They obviously focus on pushing their client because they can offer more features and better user experience. It's easier to sell their product to you. Otherwise most web clients are limited in features which means it's harder to compete for them.


I find the name of the NPS_0487a3ac_throttle cookie suspicious enough, but the article does not comment on it. Is this a common practice? Throttling the website for users who uninstalled your application?


I'm sure Zoom would be doing privacy-iffy things even if in full compliance with the GDPRAnd the possibility they might be surveying other cookies, and uploading them elsewhere, would be a giant concern if verified.

But the specific complaint here, about a cookie with an expiration longer-than-12-months, seems pretty silly.

It's not stored on some remote machine - it's stored locally, transparently. The user – and their own software – can control this easily & completely. If there's a good rationale for expiring cookies earlier, a browser can easily do it directly - it needn't involve regulators, or ineffectually hoping every one of thousands of different companies/websites do something the laws of one place ask.


Why people still uses zoom? Something like Google Meet or Microsoft Teams are better.


Because it's frictionless. It's very easy to set up a Zoom meeting with anyone in the world.

When I tried MS Teams, my impression was that it required a fair amount of advance configuration. This is no problem if you're meeting the same people repeatedly and they work for the same employer as you. Indeed, as the name of the software suggests, it's good for "teams". But for me, anyway, this hasn't been my typical use case.


It's the dropbox argument all over again. "I don't understand why people just won't use <much more complicated service>!"

I've never used Teams, but my girlfriend was trying to walk her mum through getting it setup for work. It was a very long phone call. When I tried Zoom with my parents it took a grand total of about 2 minutes from the moment they get the link to being in the call, most of the time spent figuring out audio.

Also, fuck Microsoft. From the complete destruction of Skype, the crappy Skype-rebranded Lync, to the shitshow that is their "Microsoft Store" and the whole xbox gaming ecosystem, if I ever have a choice between a Microsoft and non-Microsoft application that does the same thing, I'm never going with the Microsoft one.


Zoom seems pretty high-friction vs jit.si . It forces (kinda, tricks I suppose) install of a client exe for example and IIRC requires registration.

Jitsi you just follow the link, webrtc means no download.


The high friction with Jitsi is browser permissions. You need to interact with both the webpage and the browser's chrome to set up and switch media devices, which can get confusing even for someone with deep knowledge of the browser APIs, let alone for someone who couldn't tell a UAC prompt from a MsgBox().

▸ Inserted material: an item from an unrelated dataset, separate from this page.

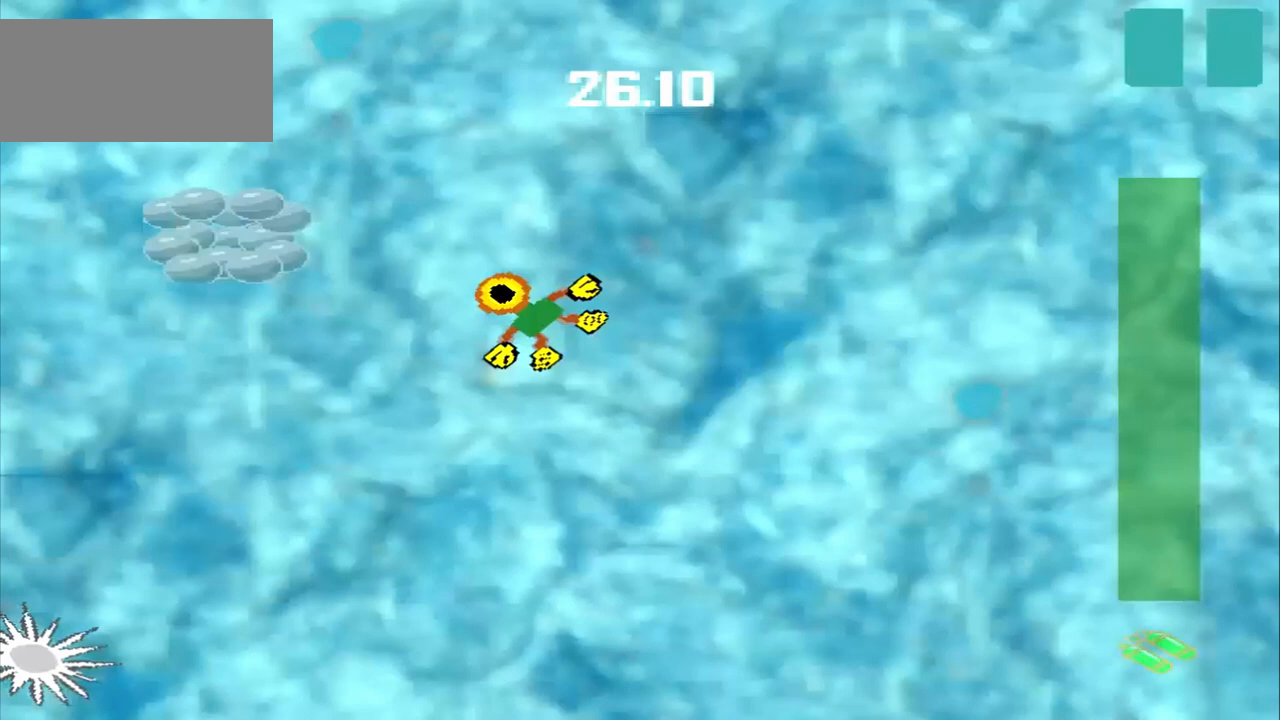
{"dt_ms": 500, "buttons": [], "left_stick": "left", "events": [[333, "DPAD_DOWN", "up"], [333, "left_stick", "left"]]}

That's why Zoom uses all these dark patterns to get native code running as soon as possible and as privileged as possible so it can do all the work for you. See also: Mac installer disaster.

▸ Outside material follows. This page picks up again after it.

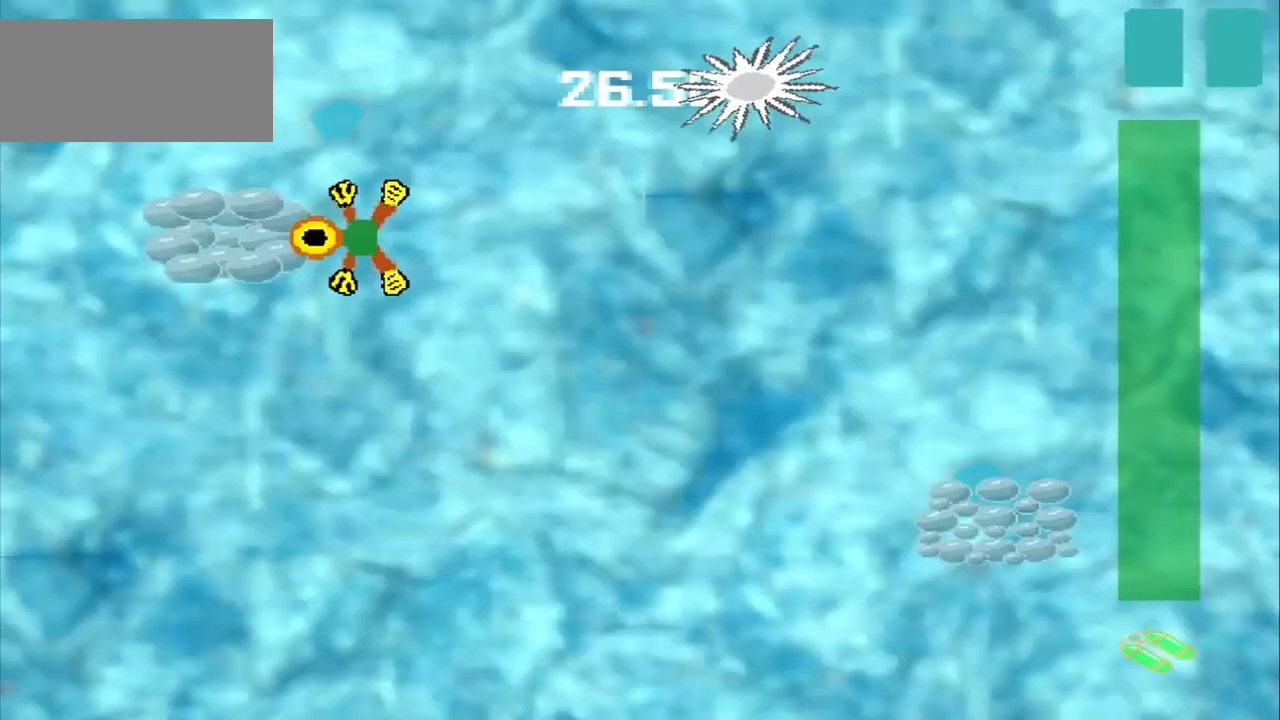
{"dt_ms": 500, "buttons": [], "left_stick": "down-right", "events": [[83, "left_stick", "down-right"]]}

Browser just says "give permission to use mic and camera" and you click yes.

If you click no, then I think you're going to struggle to intuit how to proceed; but it's no harder than navigating UAC dialogs to install software, much easier IMO.

None of the olds in my family had a problem. YMMV I guess.


Except that the permission popup is very difficult to spot and disappears if you touch anything other than it, after which it's pretty hard to find again. It also asks you to select an input device and if you pick wrong, you might have to track it down again to fix that.

On a fast and stable machine and Internet connection this is much less of an issue, but in my experience at least, that is not the norm.


Cool, thanks for expanding on that.


Zoom has a lot of brand recognition that gives them momentum.

The BBC for instance regularly talks about Zoom for video conferencing. They rarely, if ever, discuss the privacy implications of Zoom or that alternatives are available* in articles not directly about Zoom's privacy failings.

* mentioning "other <commercial thing> are available" has become a widely known running joke for the BBC as their charter says they shouldn't favour one firm over another. For instance, in East Enders when in the pub always ask for "vodka", "gin and tonic" or "larger" but never a brand name.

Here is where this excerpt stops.